This year, Europe has seen summers more blistering than ever before. A product of global heating, experts have warned that resulting water shortages are set to become ‘the new normal.’

Amid one of Europe’s driest summers in living memory and as several countries brace for yet another unprecedented heatwave, drought alerts have been issued for much of the continent.

The warnings come after reports that the record-breaking temperatures registered in July – reaching highs of 40°C+ in some cases – have taken a significant toll on the water reserves of nations ill-prepared for such extremes.

According to the European Drought Observatory, 45% of the entire region was already under ‘drought-watch’ when the first bout of unusually hot weather rolled around last month, with 15% on red alert.

In the weeks since, conditions have deteriorated, and the European Commission now deems the situation a critical one.

In France, prime minister Élisabeth Borne was forced to activate a crisis when citizens in more than 100 municipalities were left requiring their water to be supplied by truck.

In Spain, where water reserves are falling at a rate of 1.5% a week through a combination of increased consumption and evaporation, domestic users are facing strict limitations.

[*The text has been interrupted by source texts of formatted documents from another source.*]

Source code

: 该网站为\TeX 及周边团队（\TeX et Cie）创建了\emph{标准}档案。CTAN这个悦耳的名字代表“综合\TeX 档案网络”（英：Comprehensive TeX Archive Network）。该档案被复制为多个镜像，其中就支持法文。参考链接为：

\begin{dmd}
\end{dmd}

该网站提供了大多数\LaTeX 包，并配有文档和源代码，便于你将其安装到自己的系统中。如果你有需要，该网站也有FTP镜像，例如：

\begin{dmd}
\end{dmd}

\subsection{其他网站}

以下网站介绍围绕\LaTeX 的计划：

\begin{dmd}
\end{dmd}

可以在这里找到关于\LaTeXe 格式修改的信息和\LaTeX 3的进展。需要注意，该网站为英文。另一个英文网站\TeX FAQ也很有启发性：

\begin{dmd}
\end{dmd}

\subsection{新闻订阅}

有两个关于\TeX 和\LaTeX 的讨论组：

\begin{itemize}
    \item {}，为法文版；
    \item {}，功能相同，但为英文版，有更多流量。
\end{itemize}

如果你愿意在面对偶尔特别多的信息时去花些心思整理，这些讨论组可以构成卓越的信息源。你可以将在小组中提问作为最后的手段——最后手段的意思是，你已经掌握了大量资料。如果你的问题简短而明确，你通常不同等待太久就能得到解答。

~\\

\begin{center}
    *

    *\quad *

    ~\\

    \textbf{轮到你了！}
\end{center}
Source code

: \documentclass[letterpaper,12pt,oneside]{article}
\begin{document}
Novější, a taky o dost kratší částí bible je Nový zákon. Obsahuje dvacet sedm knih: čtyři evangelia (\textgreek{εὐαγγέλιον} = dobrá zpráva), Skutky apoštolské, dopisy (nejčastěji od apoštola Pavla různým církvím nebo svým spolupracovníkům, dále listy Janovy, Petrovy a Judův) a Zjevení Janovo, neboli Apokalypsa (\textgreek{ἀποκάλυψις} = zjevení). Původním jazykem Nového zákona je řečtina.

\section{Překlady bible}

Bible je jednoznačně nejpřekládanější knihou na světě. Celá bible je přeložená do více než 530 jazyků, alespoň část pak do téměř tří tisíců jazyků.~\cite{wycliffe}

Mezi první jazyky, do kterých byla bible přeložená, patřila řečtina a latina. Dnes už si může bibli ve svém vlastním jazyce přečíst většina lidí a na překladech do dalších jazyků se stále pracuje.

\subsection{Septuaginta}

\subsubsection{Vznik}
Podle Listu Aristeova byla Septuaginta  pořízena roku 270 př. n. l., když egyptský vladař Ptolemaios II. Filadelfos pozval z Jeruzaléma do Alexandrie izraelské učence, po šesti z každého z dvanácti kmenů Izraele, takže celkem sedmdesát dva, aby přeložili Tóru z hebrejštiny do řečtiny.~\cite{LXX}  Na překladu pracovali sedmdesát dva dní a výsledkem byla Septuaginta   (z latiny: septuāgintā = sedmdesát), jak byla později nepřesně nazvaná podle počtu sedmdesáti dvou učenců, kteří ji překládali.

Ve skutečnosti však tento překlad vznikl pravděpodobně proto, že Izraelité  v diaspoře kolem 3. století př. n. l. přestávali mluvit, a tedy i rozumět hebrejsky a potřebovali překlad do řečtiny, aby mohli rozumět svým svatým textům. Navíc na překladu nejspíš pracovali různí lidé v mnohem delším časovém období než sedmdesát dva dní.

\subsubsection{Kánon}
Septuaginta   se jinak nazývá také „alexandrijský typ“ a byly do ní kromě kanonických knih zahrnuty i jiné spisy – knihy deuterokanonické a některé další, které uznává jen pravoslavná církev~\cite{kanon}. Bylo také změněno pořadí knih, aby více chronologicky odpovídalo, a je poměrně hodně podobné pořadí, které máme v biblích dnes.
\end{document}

And in Italy, the flow rate of its longest waterway (the parched River Po) has fallen to one-tenth of the usual figure, while its water level is two metres below normal.

As wildfires continue to ravage farmland, surface soil humidity remains all but non-existent, and heavy rainfall begins to feel like thing of the past (south east England alone has had 144 days with little or no rain so far), experts are stressing that these consequences of human driven climate change are set to become ‘the new normal.’

That the absence of running drinking water and the enforcement of restrictions including hosepipe and irrigation bans are here to stay.

‘We are going to have to get used to episodes of this type,’ says France’s Minister for Ecological Transition, Christophe Béchu. ‘Adaptation is no longer an option, it’s an obligation.’

Not only this, but unless governments around the world radically cut carbon emissions, ecological breakdown could soon mean that extreme heat events such as these will happen every two or three years as opposed to once a decade.

‘Climate change studies warn that droughts are going to be more intense, more frequent and longer,’ says co-founder of New Water Culture, Nuria Hernández-Mora. ‘This is going to be the new normal, and yet we continue to approve the increased use of a resource we don’t have and which is becoming scarcer.’